Mystery of a galaxy without dark matter

Scientists have studied the galaxy NGC 1277. It has a mass several times larger than the Milky Way, but at the same time contains no more than 5 percent of dark matter from the total mass. The reason for this remains a mystery to scientists.

Dark matter in the galaxy NGC 1277. Source:

Incredible Galaxy NGC 1277

The galaxy NGC 1277 contains almost no dark matter. This was reported by a group of scientists who investigated it. This is a fairly large star system and its mass is several times greater than the Milky Way. This result somewhat contradicts everything that astrophysicists know about the evolution of stellar systems.

NGC 1277 is interesting because it is a representative of the so-called “relic galaxies”. These giant star systems formed in the early Universe, but for one reason or another avoided interaction with their neighbors. In modern space, they are very rare.

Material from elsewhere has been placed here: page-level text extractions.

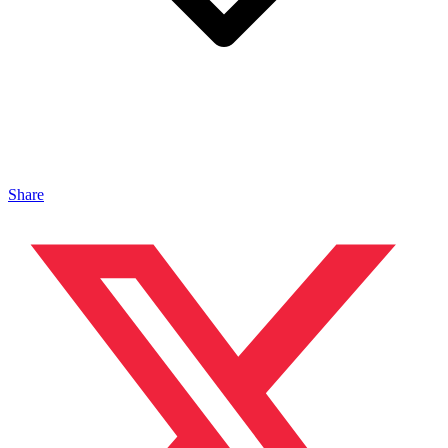
Share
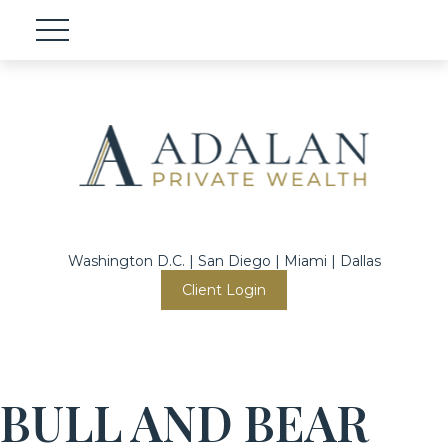
Washington D.C. | San Diego | Miami | Dallas
Client Login
BULL AND BEAR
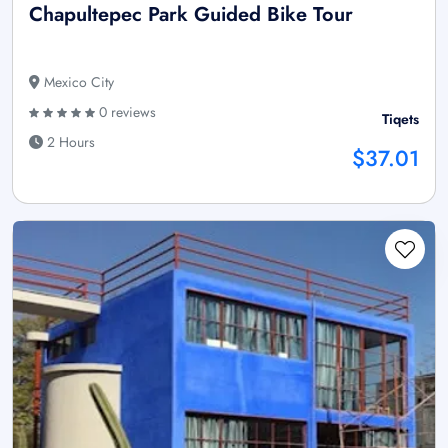
Chapultepec Park Guided Bike Tour
Mexico City
0 reviews
Tiqets
2 Hours
$37.01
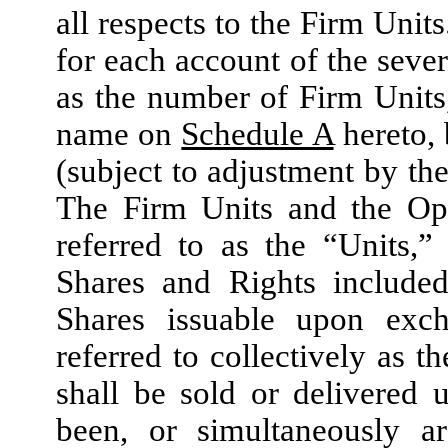
all respects to the Firm Unit
for each account of the seve
as the number of Firm Units,
name on
Schedule A
hereto, 
(subject to adjustment by the
The Firm Units and the Opti
referred to as the “Units,
Shares and Rights included
Shares issuable upon exch
referred to collectively as t
shall be sold or delivered 
been, or simultaneously ar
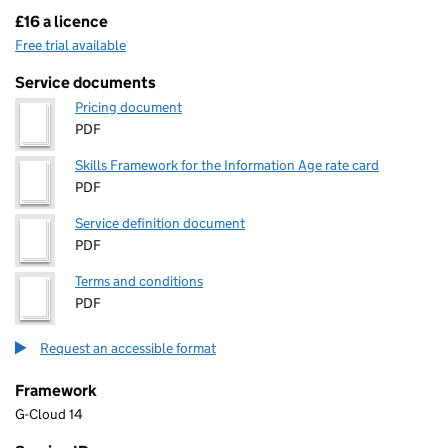
£16 a licence
Pricing
Free trial available
Service documents
Pricing document
PDF
Skills Framework for the Information Age rate card
PDF
Service definition document
PDF
Terms and conditions
PDF
Request an accessible format
Framework
G-Cloud 14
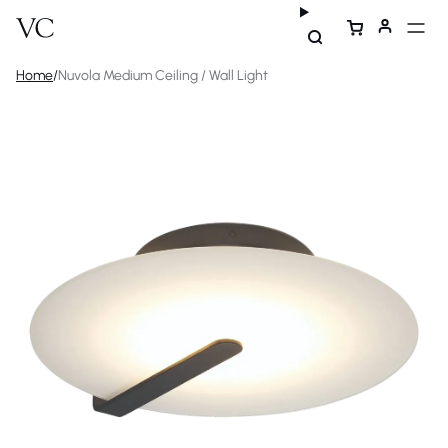
Home
/
Nuvola Medium Ceiling / Wall Light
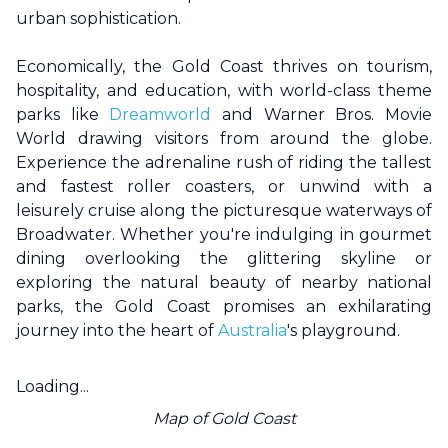
urban sophistication.
Economically, the
Gold Coast
thrives on tourism,
hospitality, and education, with world-class theme
parks like
Dreamworld
and Warner Bros. Movie
World drawing visitors from around the globe.
Experience the adrenaline rush of riding the tallest
and fastest roller coasters, or unwind with a
leisurely cruise along the picturesque waterways of
Broadwater. Whether you're indulging in gourmet
dining overlooking the glittering skyline or
exploring the natural beauty of nearby national
parks, the
Gold Coast
promises an exhilarating
journey into the heart of
Australia
's playground.
Loading...
Map of
Gold Coast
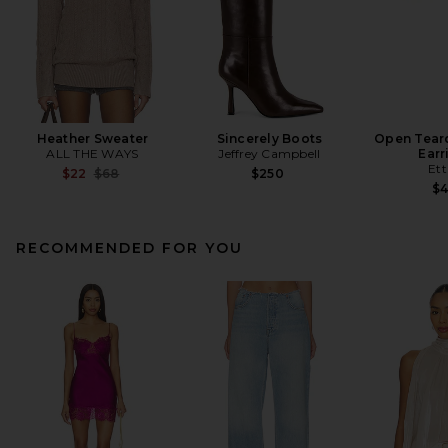
Heather Sweater
Sincerely Boots
Open Tear
ALL THE WAYS
Jeffrey Campbell
Earr
Ett
Previous price:
$22
$68
$250
$
RECOMMENDED FOR YOU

According to preliminary calculations, NGC 1277 would have to contain from 10 to 70 percent of dark matter from the total mass. However, observation of the movement of objects located at a distance of up to 20 thousand light-years from it shows that almost all the mass in this area falls on visible stars and nebulae.

According to estimates made by scientists, the galaxy contains no more than 5 percent of dark matter. At the same time, it follows from observations that it may not be there at all. This result, in a certain way, challenges modern theories that describe what this mysterious kind of matter can be, which does not manifest itself in any way except through gravitational interaction.

Where did the dark matter get to?

Scientists have two possible answers to the mystery of the galaxy, where there is no dark matter. The first of them is that after the formation of the galaxy, the gravitational interaction with something in the environment of NGC 1277 was still there. And it “swept” all the dark matter out of it.

The second assumption is that the galaxy lost all its invisible components at the beginning of its existence. Then several protogalactic fragments merged into it, as a result of the interaction of which dark matter disappeared.

However, scientists are not satisfied with any of these assumptions. In their opinion, a galaxy with almost no dark matter could not have formed. Therefore, they want to test their observations using the WEAVE instrument on the William Herschel Telescope located in the Canary Islands.